WHAT NEEDS TO BE DONE: Exact transcription of the following records is needed, with every picture dropped.

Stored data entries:
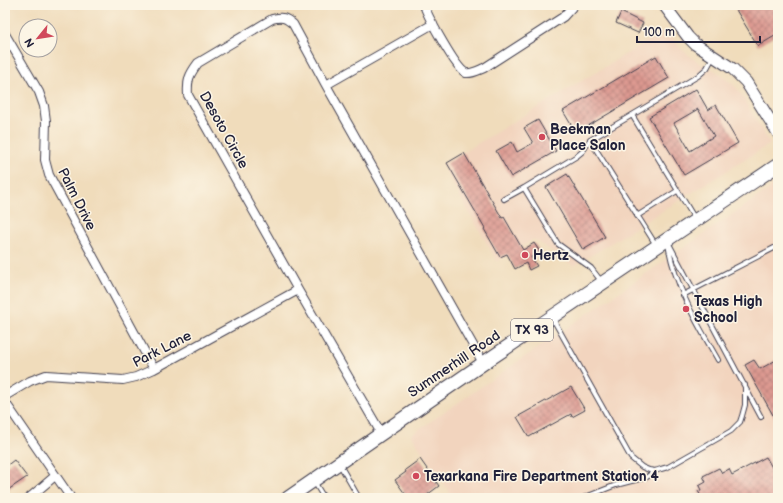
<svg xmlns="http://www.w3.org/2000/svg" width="783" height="503" font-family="'Balsamiq Sans',sans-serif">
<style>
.built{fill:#f2d4be}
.building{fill:url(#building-cross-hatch);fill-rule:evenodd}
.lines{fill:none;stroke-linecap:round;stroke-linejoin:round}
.lane-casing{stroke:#413e4e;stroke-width:6}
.street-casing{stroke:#413e4e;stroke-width:10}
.secondary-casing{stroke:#413e4e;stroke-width:13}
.primary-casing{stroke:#413e4e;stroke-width:15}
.lane{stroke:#fff;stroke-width:4}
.street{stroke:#fff;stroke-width:8}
.secondary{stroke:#fff;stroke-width:11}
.primary{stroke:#fff;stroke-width:13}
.poi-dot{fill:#d1495b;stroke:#fcf5e5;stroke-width:1.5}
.labels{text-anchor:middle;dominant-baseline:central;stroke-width:3;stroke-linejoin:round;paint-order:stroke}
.shield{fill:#fcf5e5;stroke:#63616e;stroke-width:1}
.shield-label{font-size:13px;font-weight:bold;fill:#22223b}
.poi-label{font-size:14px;font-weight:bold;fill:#22223b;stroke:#fcf5e5;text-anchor:start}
.street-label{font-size:14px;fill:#22223b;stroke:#fcf5e5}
</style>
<defs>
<pattern id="building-cross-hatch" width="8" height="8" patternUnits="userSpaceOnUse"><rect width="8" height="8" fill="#dc9990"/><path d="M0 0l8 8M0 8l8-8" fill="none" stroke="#b27c77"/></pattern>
</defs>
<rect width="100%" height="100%" fill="#fcf5e5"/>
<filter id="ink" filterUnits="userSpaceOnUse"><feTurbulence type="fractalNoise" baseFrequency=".025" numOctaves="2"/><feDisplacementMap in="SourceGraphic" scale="8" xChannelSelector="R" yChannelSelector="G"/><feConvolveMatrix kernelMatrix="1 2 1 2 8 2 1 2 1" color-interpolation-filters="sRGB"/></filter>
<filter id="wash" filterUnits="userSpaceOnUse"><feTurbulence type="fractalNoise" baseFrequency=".012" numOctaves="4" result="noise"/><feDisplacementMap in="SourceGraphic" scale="16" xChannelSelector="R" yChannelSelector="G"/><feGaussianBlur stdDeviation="0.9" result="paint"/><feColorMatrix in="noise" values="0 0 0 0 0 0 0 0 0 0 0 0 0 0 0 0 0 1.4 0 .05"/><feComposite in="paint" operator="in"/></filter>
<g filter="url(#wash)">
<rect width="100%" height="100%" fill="#f0dcbb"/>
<path class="built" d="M666,30L680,48L699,63L714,70L734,85L739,91L770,144L574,266L534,239L497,261L442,165Z
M778,183V498H453L411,435Z"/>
<g id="blocks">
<path class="building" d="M733,5H778V34L758,46Z
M621,12L643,23L638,33L616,23Z
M656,56L669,78L576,133L563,111Z
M696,89L708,110L716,105L738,143L684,175L649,117ZM698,109L714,136L690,151L674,123Z
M538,120L556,151L511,177L496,151L512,142L517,152L533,143L524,128Z
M464,153L502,218L504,217L523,250L534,243L540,252L531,257L537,266L529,270L526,263L515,269L507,254L500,257L484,229L485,228L447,163Z
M567,174L605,237L583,250L546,187Z
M778,359V424L745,365L754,360L760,369Z
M571,387L585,410L572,417L571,414L529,437L517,417Z
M766,457L778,478V498H702L698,491L701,490L699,486L706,482L703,476L719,468L722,473L729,469L732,475Z
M420,459L439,486L427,495L429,498H408L395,480L406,472L405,470Z
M14,460L27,477L5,492V467Z"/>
</g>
</g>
<g filter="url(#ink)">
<use href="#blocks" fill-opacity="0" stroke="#413e4e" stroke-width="1"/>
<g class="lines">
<defs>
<path id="lane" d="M632,115L695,219
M524,188L577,156L583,151L590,140
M504,199L524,188L558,244L591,268L601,281
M637,216L677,191
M668,242L761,417
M668,244C675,287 697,323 718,360
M656,245L590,140L698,76L707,68L713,57
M683,295L778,246
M553,319L631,458L642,467L649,470L655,471L661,469L668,467L731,431L740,422L742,416L745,405V385
M340,465L359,498
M315,483L324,498
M583,498L616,485L647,477L655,471"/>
<path id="street" d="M424,5C428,17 456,69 466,73C472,74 479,70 484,68L563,17L574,5
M5,34L39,92L44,106L46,121L45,160L49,175L154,369
M326,85L433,24
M5,396L30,381L46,375L123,380L136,377L154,369L298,290
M5,402L71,498
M381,433L298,290L188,95C187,80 189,75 198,63L272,19C282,16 286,18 293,24L326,85L483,363
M29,498L55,476"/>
<path id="secondary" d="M664,5L688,37L695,44L733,69L746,82L778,133"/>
<path id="primary" d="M288,498L488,360L778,165"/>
</defs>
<use href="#lane" class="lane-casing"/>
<use href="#street" class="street-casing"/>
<use href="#secondary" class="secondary-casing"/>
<use href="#primary" class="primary-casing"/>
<use href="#lane" class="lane"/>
<use href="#street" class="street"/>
<use href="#secondary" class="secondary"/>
<use href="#primary" class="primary"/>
</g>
</g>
<g class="poi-dot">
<circle cx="542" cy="137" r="4"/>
<circle cx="525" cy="255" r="4"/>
<circle cx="686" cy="309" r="4"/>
<circle cx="416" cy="476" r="4"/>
</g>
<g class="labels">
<rect class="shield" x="511" y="319" width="42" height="22" rx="3"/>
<g class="shield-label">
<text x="532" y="330">TX 93</text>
</g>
<g class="poi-label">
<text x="550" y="129">Beekman<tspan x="550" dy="16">Place Salon</tspan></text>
<text x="533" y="255">Hertz</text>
<text x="694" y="301">Texas High<tspan x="694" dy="16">School</tspan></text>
<text x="424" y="476">Texarkana Fire Department Station 4</text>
</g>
<g class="street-label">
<text transform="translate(224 130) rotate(61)">Desoto Circle</text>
<text transform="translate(77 199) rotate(63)">Palm Drive</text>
<text transform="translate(162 349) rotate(-27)">Park Lane</text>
<text transform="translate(454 364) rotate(-34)">Summerhill Road</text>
</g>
</g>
<rect width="783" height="503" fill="none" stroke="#fcf5e5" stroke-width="20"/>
<g transform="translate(38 38) rotate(240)"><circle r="19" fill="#fcf5e5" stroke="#a5a1a1"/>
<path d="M0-3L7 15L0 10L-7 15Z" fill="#d1495b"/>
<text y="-6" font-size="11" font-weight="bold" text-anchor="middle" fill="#22223b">N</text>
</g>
<path d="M637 36v6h123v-6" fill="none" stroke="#22223b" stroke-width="2"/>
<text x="643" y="36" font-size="12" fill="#22223b" stroke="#fcf5e5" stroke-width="3" paint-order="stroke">100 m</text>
</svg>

ANSWER SECTION:
<svg xmlns="http://www.w3.org/2000/svg" width="783" height="503" font-family="'Balsamiq Sans',sans-serif">
<style>
.built{fill:#f2d4be}
.building{fill:url(#building-cross-hatch);fill-rule:evenodd}
.lines{fill:none;stroke-linecap:round;stroke-linejoin:round}
.lane-casing{stroke:#413e4e;stroke-width:6}
.street-casing{stroke:#413e4e;stroke-width:10}
.secondary-casing{stroke:#413e4e;stroke-width:13}
.primary-casing{stroke:#413e4e;stroke-width:15}
.lane{stroke:#fff;stroke-width:4}
.street{stroke:#fff;stroke-width:8}
.secondary{stroke:#fff;stroke-width:11}
.primary{stroke:#fff;stroke-width:13}
.poi-dot{fill:#d1495b;stroke:#fcf5e5;stroke-width:1.5}
.labels{text-anchor:middle;dominant-baseline:central;stroke-width:3;stroke-linejoin:round;paint-order:stroke}
.shield{fill:#fcf5e5;stroke:#63616e;stroke-width:1}
.shield-label{font-size:13px;font-weight:bold;fill:#22223b}
.poi-label{font-size:14px;font-weight:bold;fill:#22223b;stroke:#fcf5e5;text-anchor:start}
.street-label{font-size:14px;fill:#22223b;stroke:#fcf5e5}
</style>
<defs>
<pattern id="building-cross-hatch" width="8" height="8" patternUnits="userSpaceOnUse"><rect width="8" height="8" fill="#dc9990"/><path d="M0 0l8 8M0 8l8-8" fill="none" stroke="#b27c77"/></pattern>
</defs>
<rect width="100%" height="100%" fill="#fcf5e5"/>
<filter id="ink" filterUnits="userSpaceOnUse"><feTurbulence type="fractalNoise" baseFrequency=".025" numOctaves="2"/><feDisplacementMap in="SourceGraphic" scale="8" xChannelSelector="R" yChannelSelector="G"/><feConvolveMatrix kernelMatrix="1 2 1 2 8 2 1 2 1" color-interpolation-filters="sRGB"/></filter>
<filter id="wash" filterUnits="userSpaceOnUse"><feTurbulence type="fractalNoise" baseFrequency=".012" numOctaves="4" result="noise"/><feDisplacementMap in="SourceGraphic" scale="16" xChannelSelector="R" yChannelSelector="G"/><feGaussianBlur stdDeviation="0.9" result="paint"/><feColorMatrix in="noise" values="0 0 0 0 0 0 0 0 0 0 0 0 0 0 0 0 0 1.4 0 .05"/><feComposite in="paint" operator="in"/></filter>
<g filter="url(#wash)">
<rect width="100%" height="100%" fill="#f0dcbb"/>
<path class="built" d="M666,30L680,48L699,63L714,70L734,85L739,91L770,144L574,266L534,239L497,261L442,165Z
M778,183V498H453L411,435Z"/>
<g id="blocks">
<path class="building" d="M733,5H778V34L758,46Z
M621,12L643,23L638,33L616,23Z
M656,56L669,78L576,133L563,111Z
M696,89L708,110L716,105L738,143L684,175L649,117ZM698,109L714,136L690,151L674,123Z
M538,120L556,151L511,177L496,151L512,142L517,152L533,143L524,128Z
M464,153L502,218L504,217L523,250L534,243L540,252L531,257L537,266L529,270L526,263L515,269L507,254L500,257L484,229L485,228L447,163Z
M567,174L605,237L583,250L546,187Z
M778,359V424L745,365L754,360L760,369Z
M571,387L585,410L572,417L571,414L529,437L517,417Z
M766,457L778,478V498H702L698,491L701,490L699,486L706,482L703,476L719,468L722,473L729,469L732,475Z
M420,459L439,486L427,495L429,498H408L395,480L406,472L405,470Z
M14,460L27,477L5,492V467Z"/>
</g>
</g>
<g filter="url(#ink)">
<use href="#blocks" fill-opacity="0" stroke="#413e4e" stroke-width="1"/>
<g class="lines">
<defs>
<path id="lane" d="M632,115L695,219
M524,188L577,156L583,151L590,140
M504,199L524,188L558,244L591,268L601,281
M637,216L677,191
M668,242L761,417
M668,244C675,287 697,323 718,360
M656,245L590,140L698,76L707,68L713,57
M683,295L778,246
M553,319L631,458L642,467L649,470L655,471L661,469L668,467L731,431L740,422L742,416L745,405V385
M340,465L359,498
M315,483L324,498
M583,498L616,485L647,477L655,471"/>
<path id="street" d="M424,5C428,17 456,69 466,73C472,74 479,70 484,68L563,17L574,5
M5,34L39,92L44,106L46,121L45,160L49,175L154,369
M326,85L433,24
M5,396L30,381L46,375L123,380L136,377L154,369L298,290
M5,402L71,498
M381,433L298,290L188,95C187,80 189,75 198,63L272,19C282,16 286,18 293,24L326,85L483,363
M29,498L55,476"/>
<path id="secondary" d="M664,5L688,37L695,44L733,69L746,82L778,133"/>
<path id="primary" d="M288,498L488,360L778,165"/>
</defs>
<use href="#lane" class="lane-casing"/>
<use href="#street" class="street-casing"/>
<use href="#secondary" class="secondary-casing"/>
<use href="#primary" class="primary-casing"/>
<use href="#lane" class="lane"/>
<use href="#street" class="street"/>
<use href="#secondary" class="secondary"/>
<use href="#primary" class="primary"/>
</g>
</g>
<g class="poi-dot">
<circle cx="542" cy="137" r="4"/>
<circle cx="525" cy="255" r="4"/>
<circle cx="686" cy="309" r="4"/>
<circle cx="416" cy="476" r="4"/>
</g>
<g class="labels">
<rect class="shield" x="511" y="319" width="42" height="22" rx="3"/>
<g class="shield-label">
<text x="532" y="330">TX 93</text>
</g>
<g class="poi-label">
<text x="550" y="129">Beekman<tspan x="550" dy="16">Place Salon</tspan></text>
<text x="533" y="255">Hertz</text>
<text x="694" y="301">Texas High<tspan x="694" dy="16">School</tspan></text>
<text x="424" y="476">Texarkana Fire Department Station 4</text>
</g>
<g class="street-label">
<text transform="translate(224 130) rotate(61)">Desoto Circle</text>
<text transform="translate(77 199) rotate(63)">Palm Drive</text>
<text transform="translate(162 349) rotate(-27)">Park Lane</text>
<text transform="translate(454 364) rotate(-34)">Summerhill Road</text>
</g>
</g>
<rect width="783" height="503" fill="none" stroke="#fcf5e5" stroke-width="20"/>
<g transform="translate(38 38) rotate(240)"><circle r="19" fill="#fcf5e5" stroke="#a5a1a1"/>
<path d="M0-3L7 15L0 10L-7 15Z" fill="#d1495b"/>
<text y="-6" font-size="11" font-weight="bold" text-anchor="middle" fill="#22223b">N</text>
</g>
<path d="M637 36v6h123v-6" fill="none" stroke="#22223b" stroke-width="2"/>
<text x="643" y="36" font-size="12" fill="#22223b" stroke="#fcf5e5" stroke-width="3" paint-order="stroke">100 m</text>
</svg>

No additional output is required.